Important Features When Selecting a Collection Agency

Even the most efficiently run business occasionally encounters some delinquent accounts — those bills that aren't paid on time. As a result, you may face the unpleasant task of trying to collect on past-due accounts.

Collection Notice

Your company probably has its own internal debt collection process, but when additional help is needed, you may need to turn to a professional credit collection agency. Because some states don't have many regulations governing collection agencies, the activities of these firms can go unmonitored. Therefore, you want to select a collection agency carefully.

When shopping around, look for these five features:

1. Good references. Ask for and check credit references.

2. Payment policy. The collection agency should deliver money to your company no later than 30 to 45 days after receiving it from the debtor.

3. Forms and reports.

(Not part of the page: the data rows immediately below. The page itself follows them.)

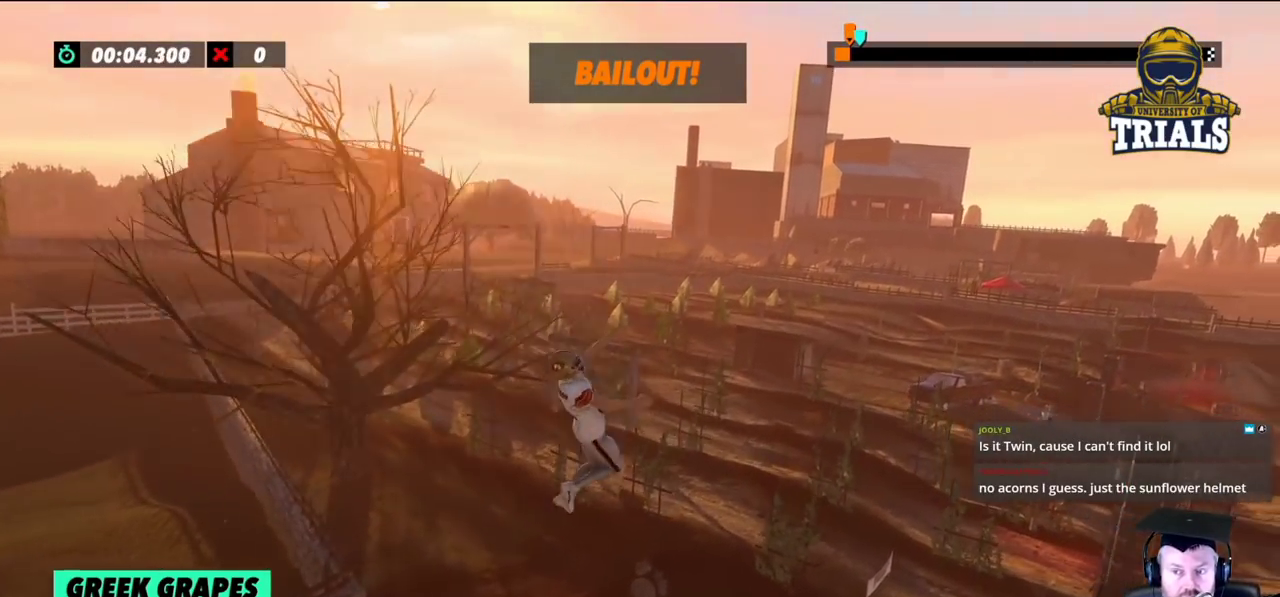
{"buttons": [], "left_stick": "right", "events": []}
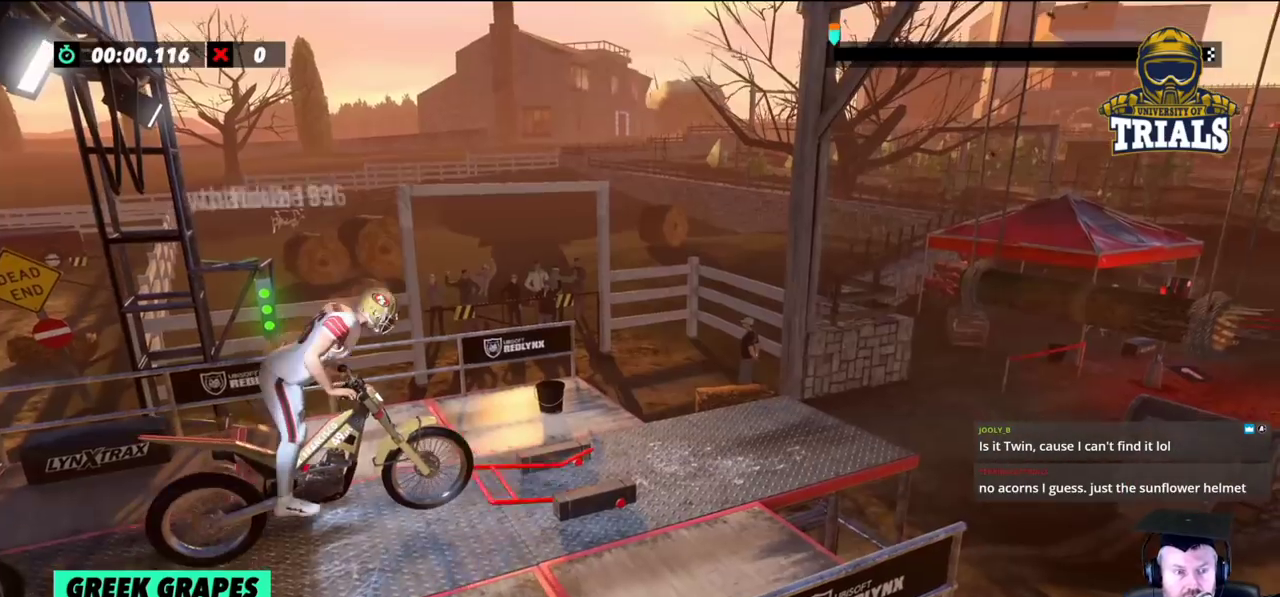
{"buttons": [], "left_stick": "center", "events": [[50, "left_stick", "center"]]}
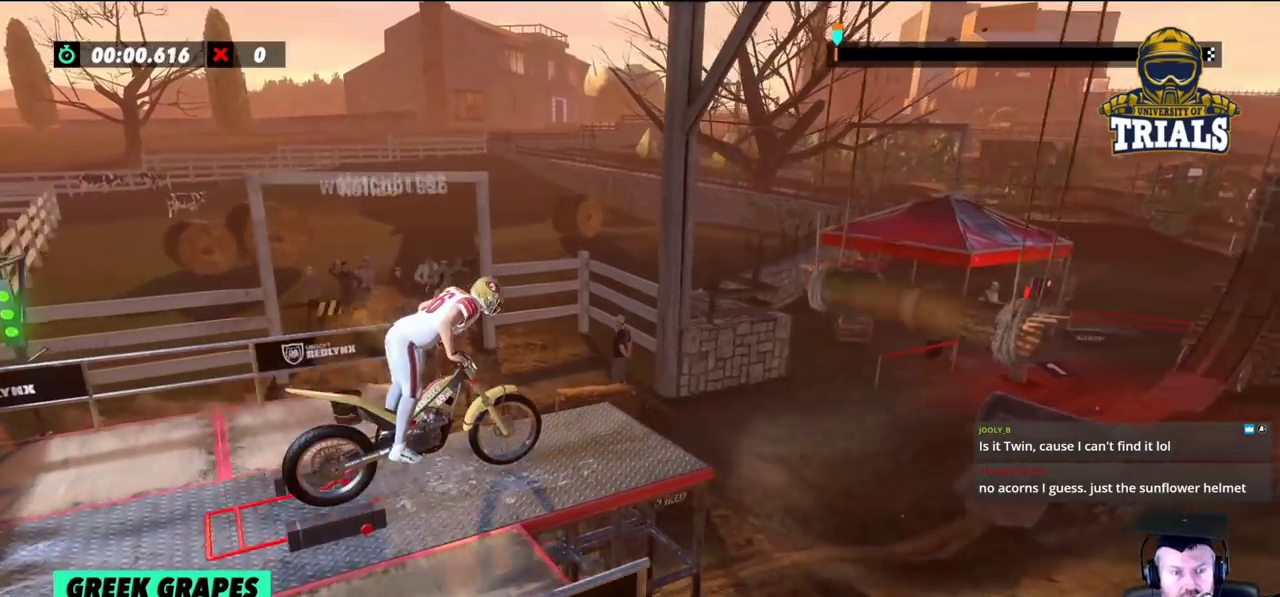
{"buttons": [], "left_stick": "left", "events": [[450, "left_stick", "left"]]}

An agency should provide you with account placement forms and reports, which reflect the accounts you placed with the agency. These documents should be provided immediately and help you keep track of all accounts placed with the agency.

Typically, the forms should list, in addition to the creditor's information, full details, such as name, address, telephone numbers, e-mail, contact person, the amount due and any known reason why debtor is not paying. These documents ensure that an agency properly logs your accounts. Request samples before deciding on an agency.

4. Account status reports. An agency should provide you with account status reports that explain what stage of collection your accounts are in. Examples include partial payment arrangement, settled in full, paid in full, bankruptcy, or litigation recommended. The reports should be sent to you at least quarterly.

The agency should notify you whenever a debtor offers a possible settlement. It's also essential that the agency's authority to settle is clearly understood by both agency and creditor. Request that a sample status report be provided before you place any claims for collection.

5. Communication with the agency. Make sure that you can reach a human being when you want to call to discuss your accounts — not a recording or answering machine.

All Agencies Aren't Created Equal

In addition to the basic steps you take when engaging a professional firm, here are three legal aspects to check out:

  • Attorney affiliations. A credit collection agency should be affiliated with lawyers who have expertise in creditor rights and commercial litigation. Any legitimate collection agency should be associated with the Commercial Law League of America (CLLA) and the National Association of Retail Collection Attorneys (NARCA).
  • Attorney involvement. What criteria are necessary before referring a case to counsel? Insist that an agency seek your permission before making a referral. Also, ensure that you are consulted and given final approval when a settlement is made by the debtor. If the case is litigated, be aware that you are usually responsible for court costs and your collection agency's commission fee will likely be increased.
  • Professional communication. Since a collection agency is your duly authorized agent, the actions of its representatives reflect on your business. In addition, there are laws that protect consumers against harassing phone calls from debt collectors. Ensure that all contacts the agency makes with delinquent customers are handled professionally. Insist on proper treatment and get confirmation that the agency handles cases in a dignified, legal manner.